To narrow down what was going on, I tried changing every variable that I could think of, one at a time:
* SoundPool is build on top of AudioTrack, which is the lowest-level sound API available to apps written Java. So, the first thing I tried was using AudioTrack directly. Operating in static mode, any combination of AudioTrack calls that would reliably play sound effects properly netted basically the same delay. Streaming mode clocked in at several hundred milliseconds per fill of the streaming buffer, so that too was out.
* The sound files themselves are decoded to PCM by SoundPool when loaded (AudioTrack expects you to supply it with PCM yourself), so as expected there wasn't any performance difference between using OGG and MP3 files. Other things that turned out to not have any discernible impact: sound file sampling rate, sample bit precision, and sound file length.
* Finally, every device we have here (every major manufacturer, most non-major manufacturers, ARM CPUs, Intel CPUs, every Android version from 2.2 - 4.0) turned in similar performance, with one notable exception. The gaming-centric Sony XPERIA Play never blocked the game for longer than 2ms.
Thiago Rosa has found evidence of the sound system shutting down to save power when nothing is playing. Starting a sound would take a long time because everything would need to start back up. Unfortunately, the suggested solution of constantly playing a muted looping sound didn't alter the numbers I was seeing.
Experimenting with AudioTrack is what lead to our shipping implementation. It seems that starting a static AudioTrack is nearly instant. Stopping a static AudioTrack so that you can tell it to refresh and play its contents again (even if the playback was long completed) is what eats up all of the time. My best guess is that all of the time is being spent idling waiting for something between the deeper parts of Android and the hardware to grant access to the AudioTrack.
We ended up moving audio playback onto a different thread from the game logic. Instead of stalling the game while waiting to play a sound, the game simply (and instantly) adds to a buffer the id of a sound effect it wants to play. Each frame, the buffer is handed over to the sound thread where all of the calls to SoundPool.play() happen.

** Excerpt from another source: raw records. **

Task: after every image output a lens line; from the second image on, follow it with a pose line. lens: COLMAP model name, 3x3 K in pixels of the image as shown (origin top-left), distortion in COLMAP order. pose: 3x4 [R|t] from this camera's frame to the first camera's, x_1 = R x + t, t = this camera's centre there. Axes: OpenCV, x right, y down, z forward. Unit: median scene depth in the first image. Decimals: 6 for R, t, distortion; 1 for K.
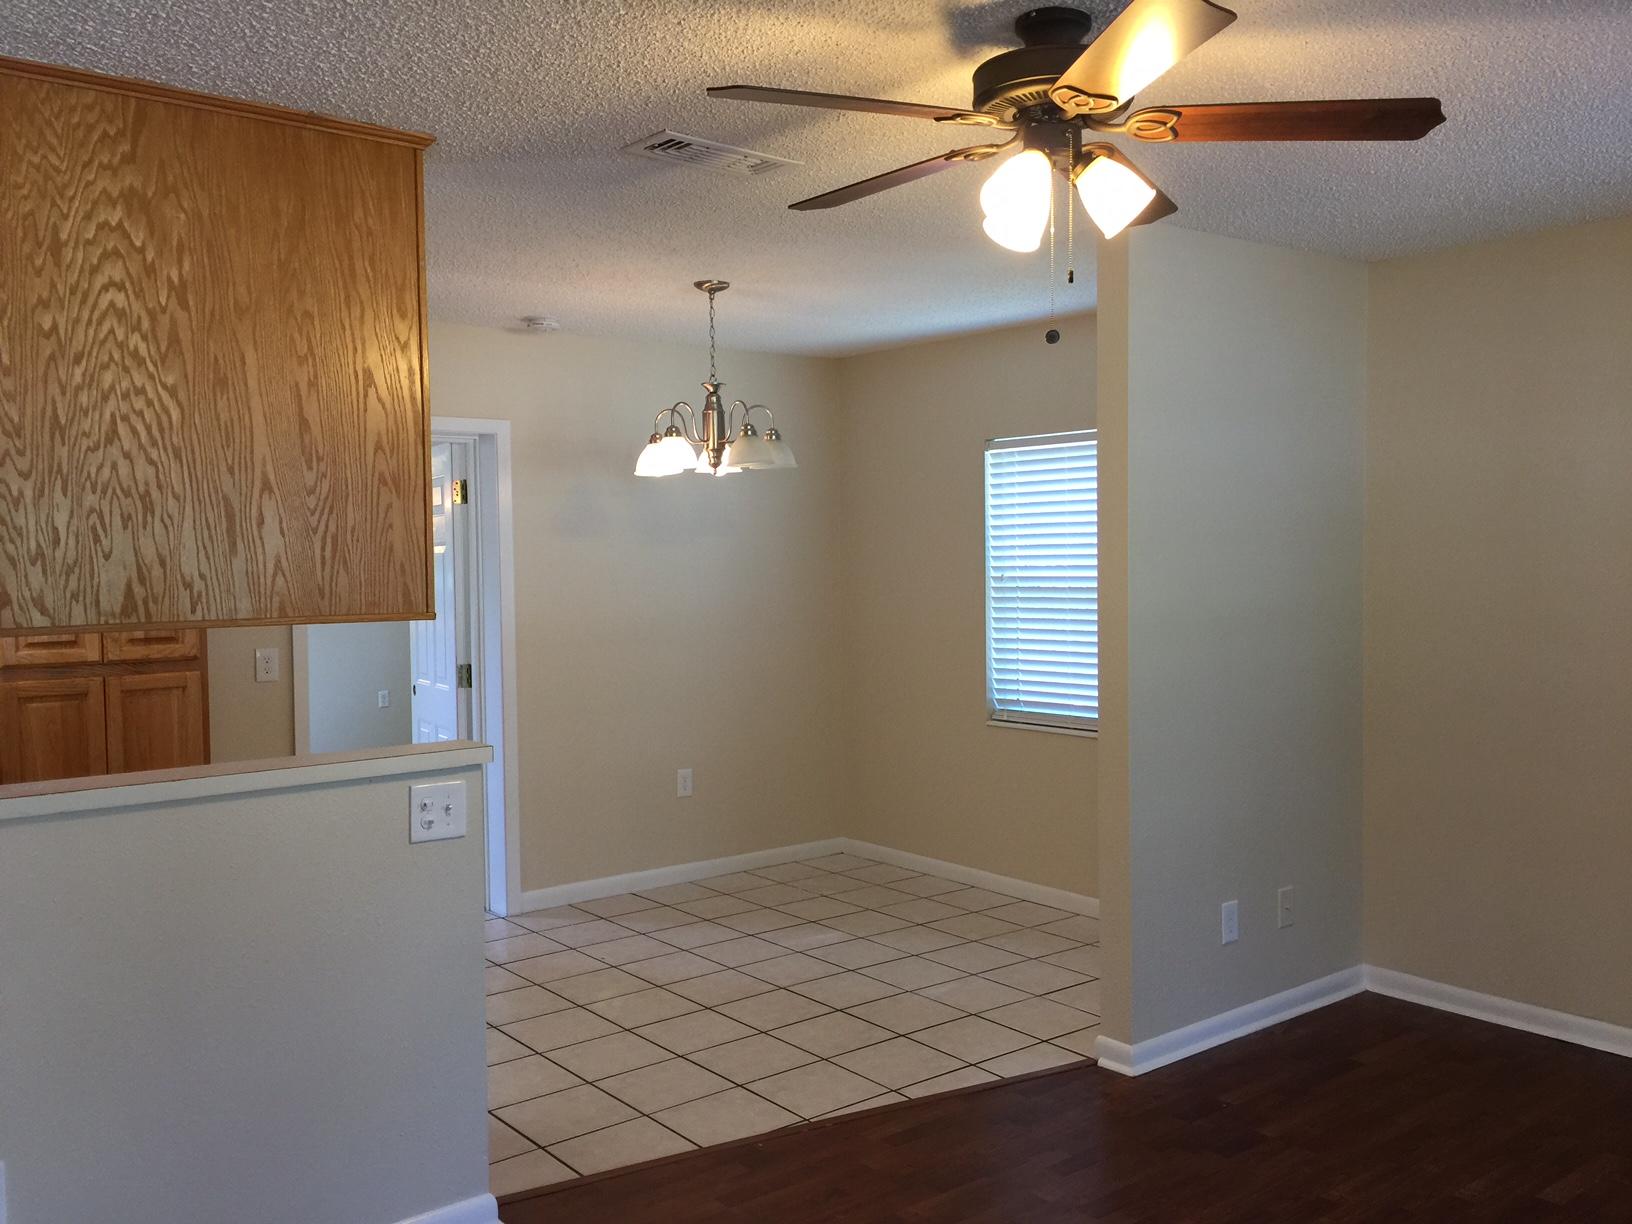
lens RADIAL K [[1390.8, 0, 821.6], [0, 1390.8, 604.1], [0, 0, 1]] dist [0.073873, -0.102801]
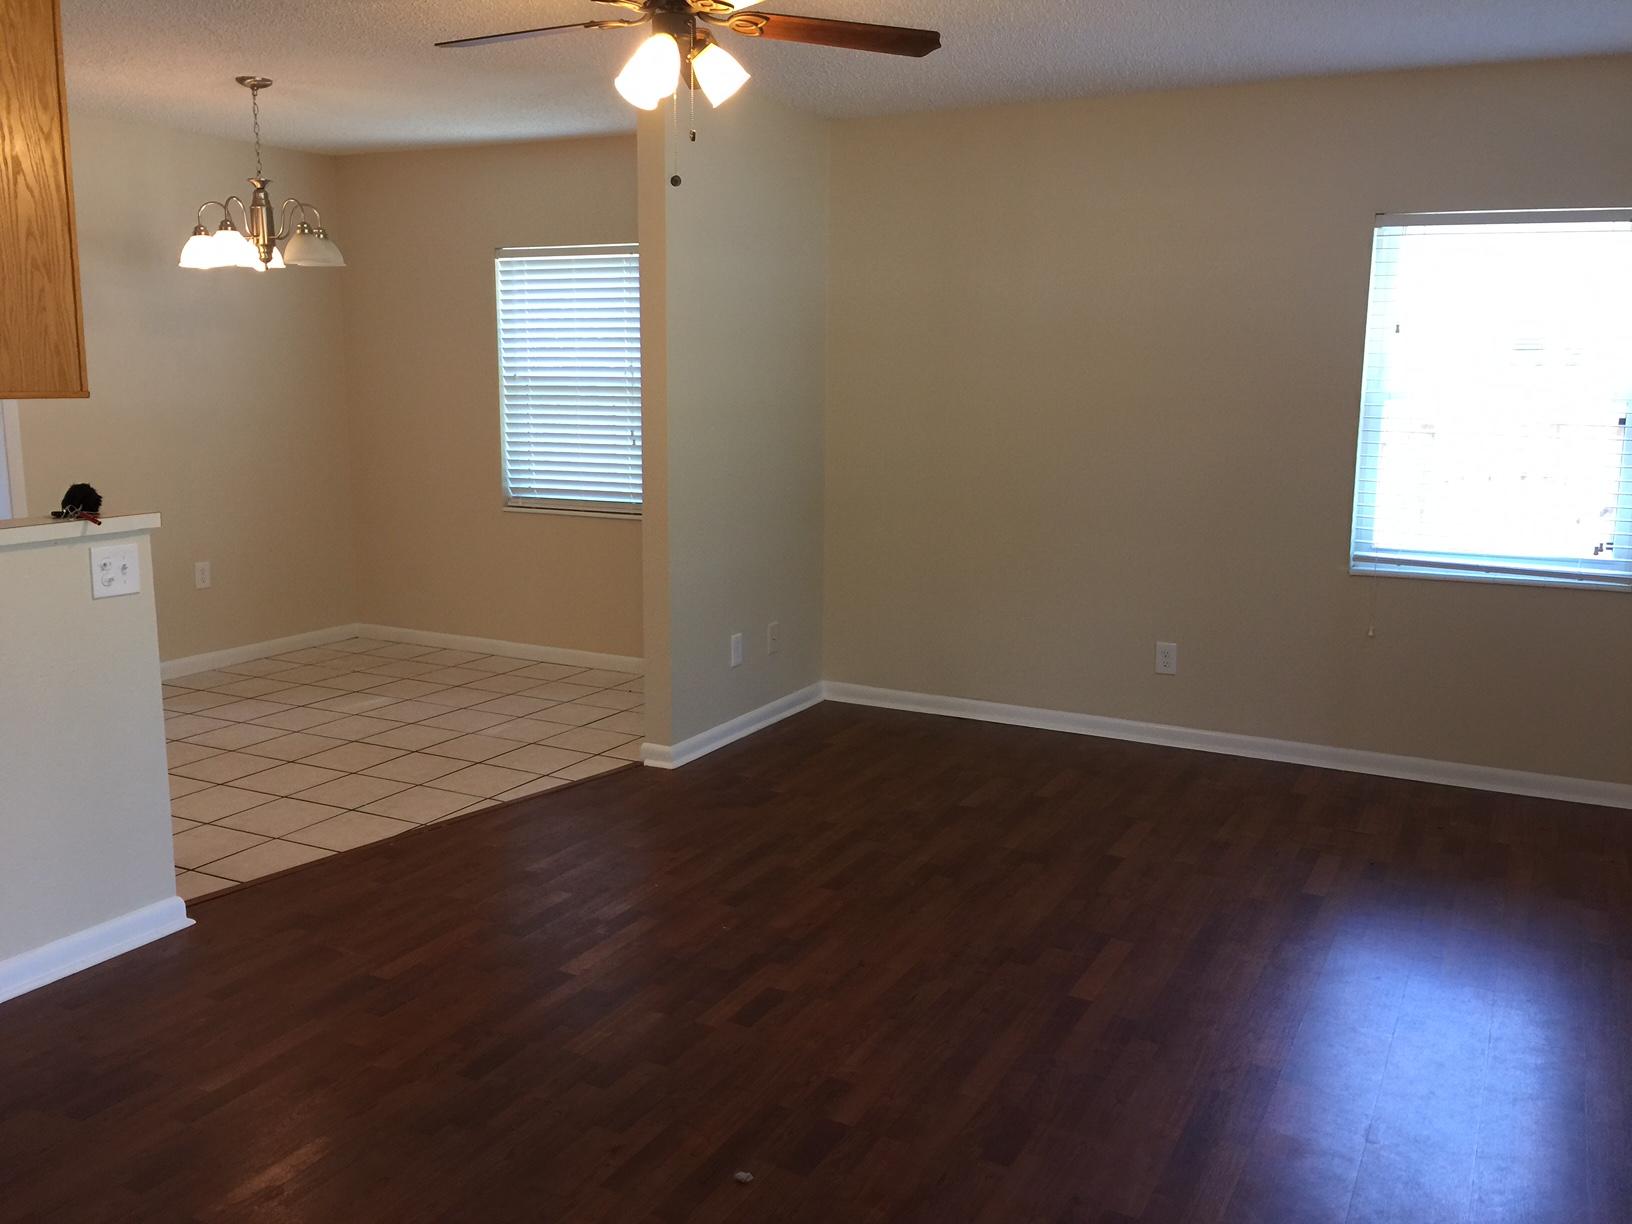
lens RADIAL K [[1390.8, 0, 804.5], [0, 1390.8, 601.4], [0, 0, 1]] dist [0.073873, -0.102801]
pose [[0.916874, -0.049754, 0.396064, -0.152490], [-0.002581, 0.991442, 0.130521, 0.017250], [-0.399169, -0.120693, 0.908899, -0.172144]]
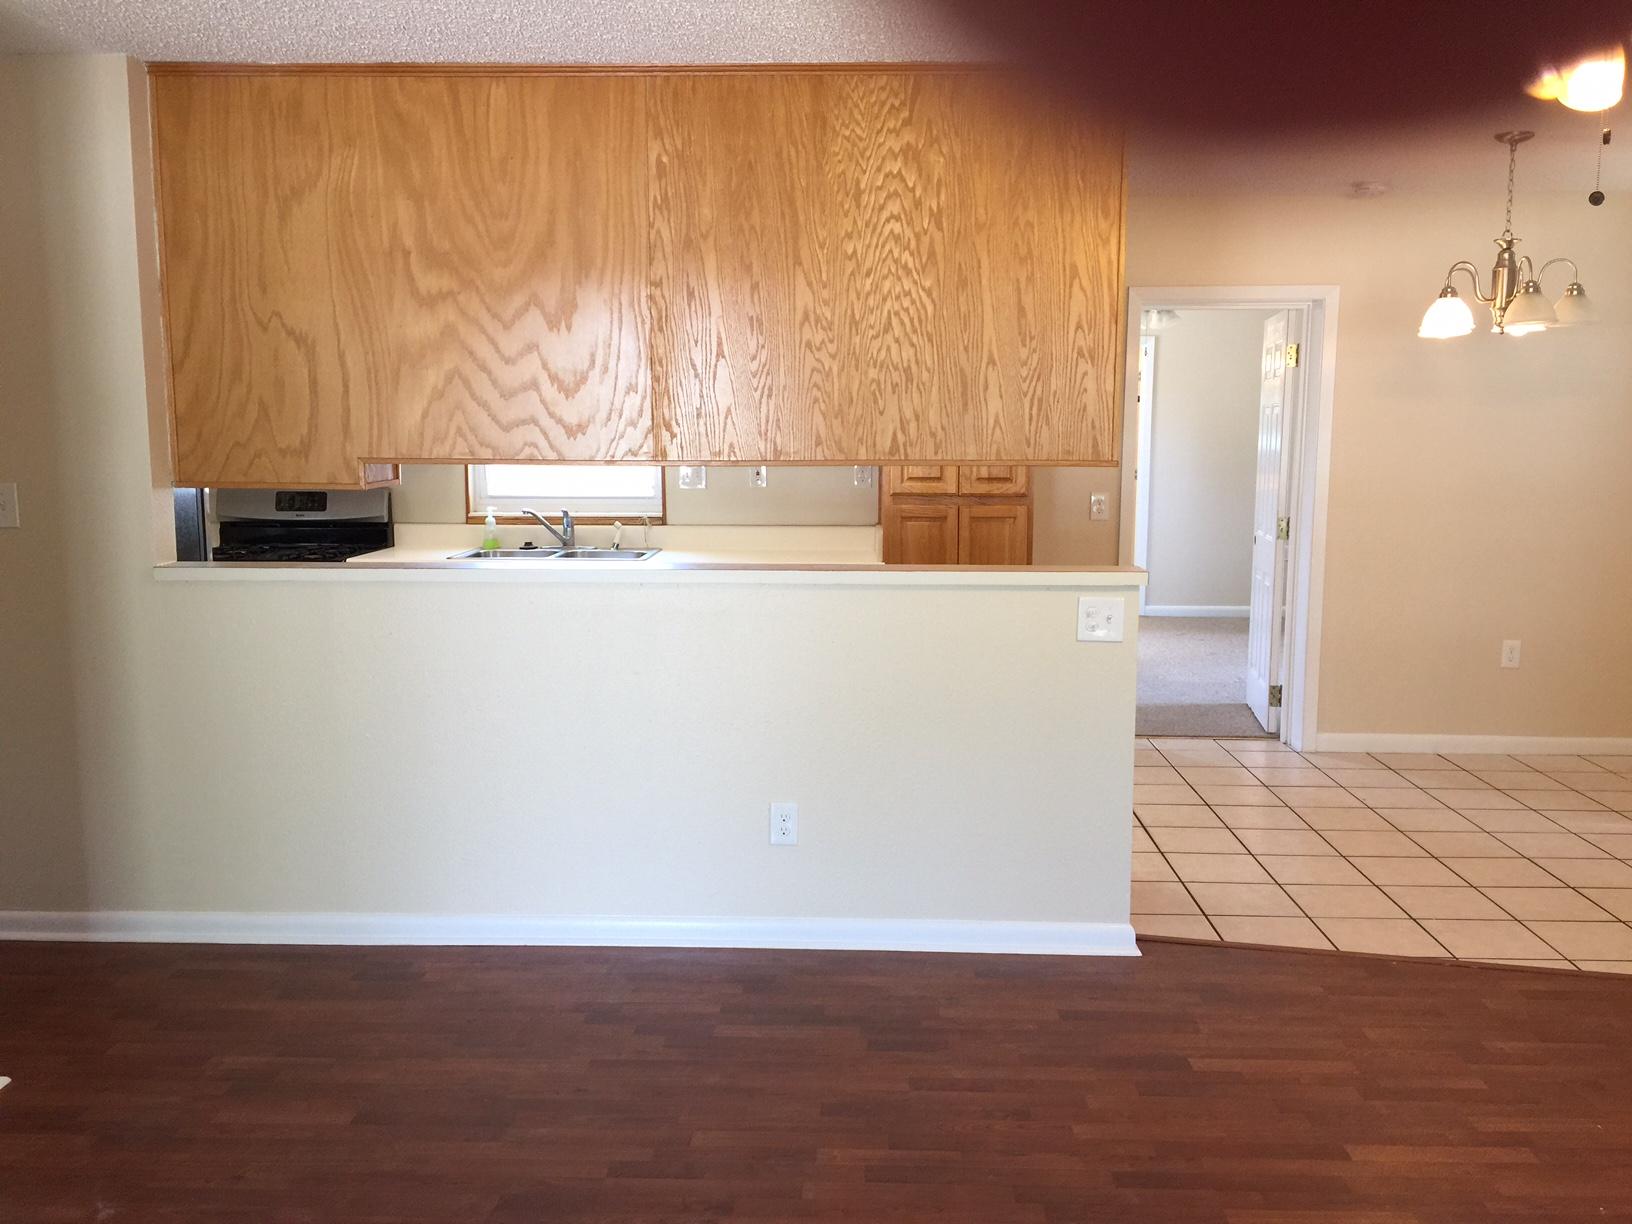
lens RADIAL K [[1390.8, 0, 814.3], [0, 1390.8, 607.3], [0, 0, 1]] dist [0.073873, -0.102801]
pose [[0.759791, 0.101059, -0.642265, 0.237162], [-0.036003, 0.992870, 0.113635, 0.002682], [0.649170, -0.063215, 0.758012, -0.084943]]
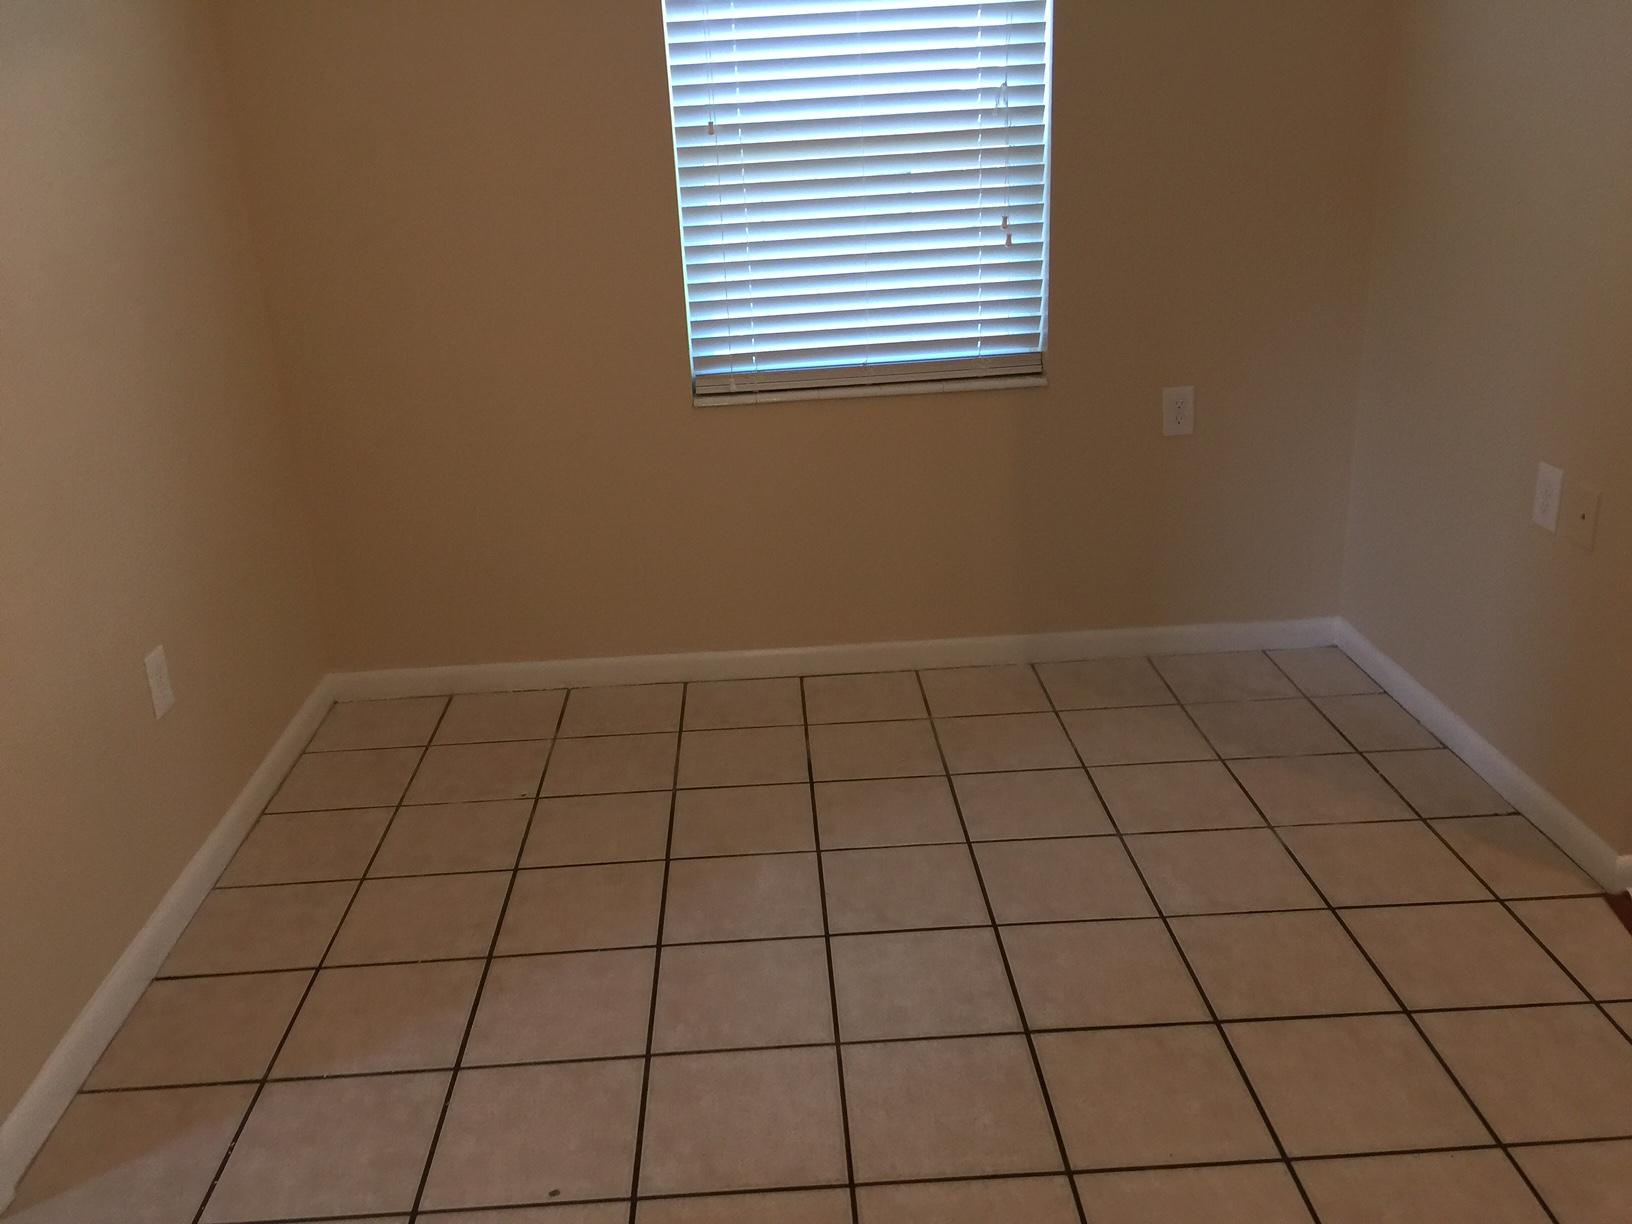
lens RADIAL K [[1390.8, 0, 784.3], [0, 1390.8, 583.6], [0, 0, 1]] dist [0.073873, -0.102801]
pose [[0.604400, -0.280787, 0.745560, -0.429652], [0.073317, 0.951465, 0.298898, -0.015911], [-0.793300, -0.125992, 0.595652, 0.901521]]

This basically means that the game is free to run whenever the sound thread is stuck waiting.
In the best-case scenario, single-core devices are able to do work during time that was previously spent waiting for the audio system. Multi-core devices may even have the game and sound threads on separate cores, which means the game would be completely isolated from all of sound effect speed bumps.
The worst-case would be if the audio system is actually working hard and not idling while waiting to start a sound. In that case, there is no time to be gained back on a single-core CPU, but we still do have the benefit of not blocking the game thread for extended periods when several sounds start simultaneously.
The downsides to this approach are increased code complexity and an additional game frame (16ms) of latency between the request for a sound to start and when the sound actually starts.
It does bother me a bit that this was ultimately based on an educated guess, but I can say that threading our sound effect playback did restore the missing responsiveness to the game. I would love to have a conversation with someone who really knows the Android audio system to help get to the bottom of it.
I can't say whether our experience would have been any better if we were able to use the NDK. A brief web search indicates that the OpenSL ES implementation there suffers many of the same limitations as AudioTrack/SoundPool in Java, such as 100ms of latency. It would be an interesting point of research to see if starting and stopping sounds there had the same performance penalty.
A future refinement may be to add a priority value to requests in the sound playback queue. This would be so that important sounds (dialog, impact noises, etc.) aren't delayed by a backlog of unimportant ones (ambient sounds) if SoundPool is really running behind. It's not really an issue for Canabalt, but I can see how it would be handy to have.